“The acquisition of Inhibrx by Sanofi represents an exciting moment for the Alpha-1 community. Sanofi is a leading expert in the rare disease space, and we welcome them to the AATD community. We look forward to working with their team to advance the field and improve care for patients. We are equally as grateful to Inhibrx and all of their hard work to bring INBRX-101 to the next level of clinical trial development, a therapy that potentially reduces inflammation and prevents further deterioration of lung function. We admire their accomplishment in the Alpha-1 space and are excited about the hope it represents to help us move our mission forward.”Scott Santarella, President & CEO of the Alpha-1 Foundation
In its first M&A move of 2024, Sanofi is grabbing what it sees as a potential best-in-class therapy for its rare disease pipeline by snapping up Inhibrx in a $1.7 billion deal.
While Sanofi is nominally acquiring the whole of Inhibrx, it will only keep the lead drug — a Phase II human recombinant protein designed to treat alpha-1 antitrypsin deficiency, or AATD — while all the other programs get spun out into a separate company called New Inhibrx. The French drugmaker will also retain an 8% equity stake in New Inhibrx.
Sanofi CEO Paul Hudson has put more weight on the pharma giant’s R&D efforts, with plans to spin out the consumer health unit and boost R&D spending in 2024. At the JP Morgan conference, he said his company is “open-minded” about M&A — as long as there’s “game-changing science.”
“With our expertise in rare diseases and growing presence in immune-mediated respiratory conditions, INBRX-101 will complement our approach to deploy R&D efforts in key areas of focus and address the needs of the underserved AATD patients and communities,” Houman Ashrafian, Sanofi’s head of R&D, said in a statement.
Founded in 2010, Inhibrx boasts of an antibody platform that it’s used to generate both INBRX-101 and several drug candidates for cancer. Chiesi once had the option to license rights to INBRX-101 outside of the US and Canada, but decided to pass on the option last September.
The rare disease drug comes with Phase I safety and pharmacokinetics data suggesting it can help AATD patients normalize their serum AAT levels. Low levels of the AAT protein can lead to inflammation and damage in the lung, and the hope is that INBRX-101 may reduce inflammation and prevent further deterioration of lung function.

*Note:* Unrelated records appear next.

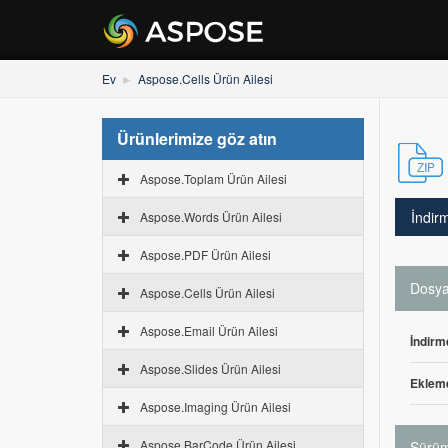
Ev
Aspose.Cells Ürün Ailesi
Ürünlerimize göz atın
Aspose.Toplam Ürün Ailesi
İndir
Aspose.Words Ürün Ailesi
Aspose.PDF Ürün Ailesi
Dosya 
Aspose.Cells Ürün Ailesi
Aspose.Email Ürün Ailesi
İndirm
Aspose.Slides Ürün Ailesi
Ekleme
Aspose.Imaging Ürün Ailesi
Aspose.BarCode Ürün Ailesi
Sürüm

Vertex has been vocal about its R&D efforts in AATD, although it’s currently back in the early-stage drawing board after scrapping a couple of mid-stage programs.
According to an Inhibrx release, the deal is worth $2.2 billion in aggregate transaction value. The company’s shareholders are set to receive $30 in cash, as well as a contingent value right of $5 per share upon a regulatory milestone — which adds up to a total of $296 million. For each Inhibrx share, they’re also entitled to 0.25 shares of the New Inhibrx, which will have $200 million of cash in the bank. As part of the deal, Sanofi also took on responsibility for Inhibrx’s outstanding third-party debt.

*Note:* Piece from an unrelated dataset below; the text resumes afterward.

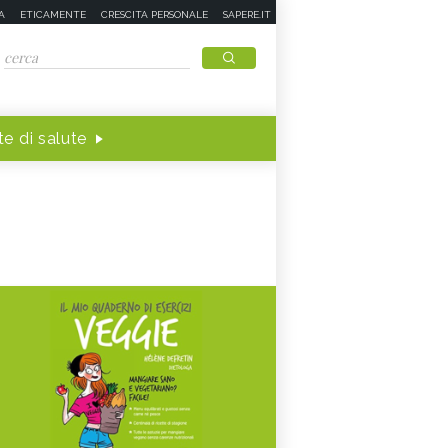
A
ETICAMENTE
CRESCITA PERSONALE
SAPERE.IT
e di salute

Inhibrx shares $INBX were up 5%. The CVR for the deal hinges on any approval, accelerated or full, for INBRX-101 by June 2027. Jefferies analyst Michael Yee wrote to investors Tuesday morning that the CVR represents a “bull case” for Inhibrx given Sanofi’s willingness to take on “anything regarding full approval.”
“We note a small molecule competitor recently aligned with the FDA on their AAT program and FDA requires the use of a patient-reported outcome (i.e. SGRQ) as the primary endpoint for the confirmatory study,” Yee wrote. “We can see they require the same for [Inhibrx] for the final approval.”
The spinoff will house Inhibrx’s employees and all current programs not related to INBRX-101, including three clinical-stage oncology programs. Mark Lappe, founder and CEO of Inhibrx, will continue to lead the new company.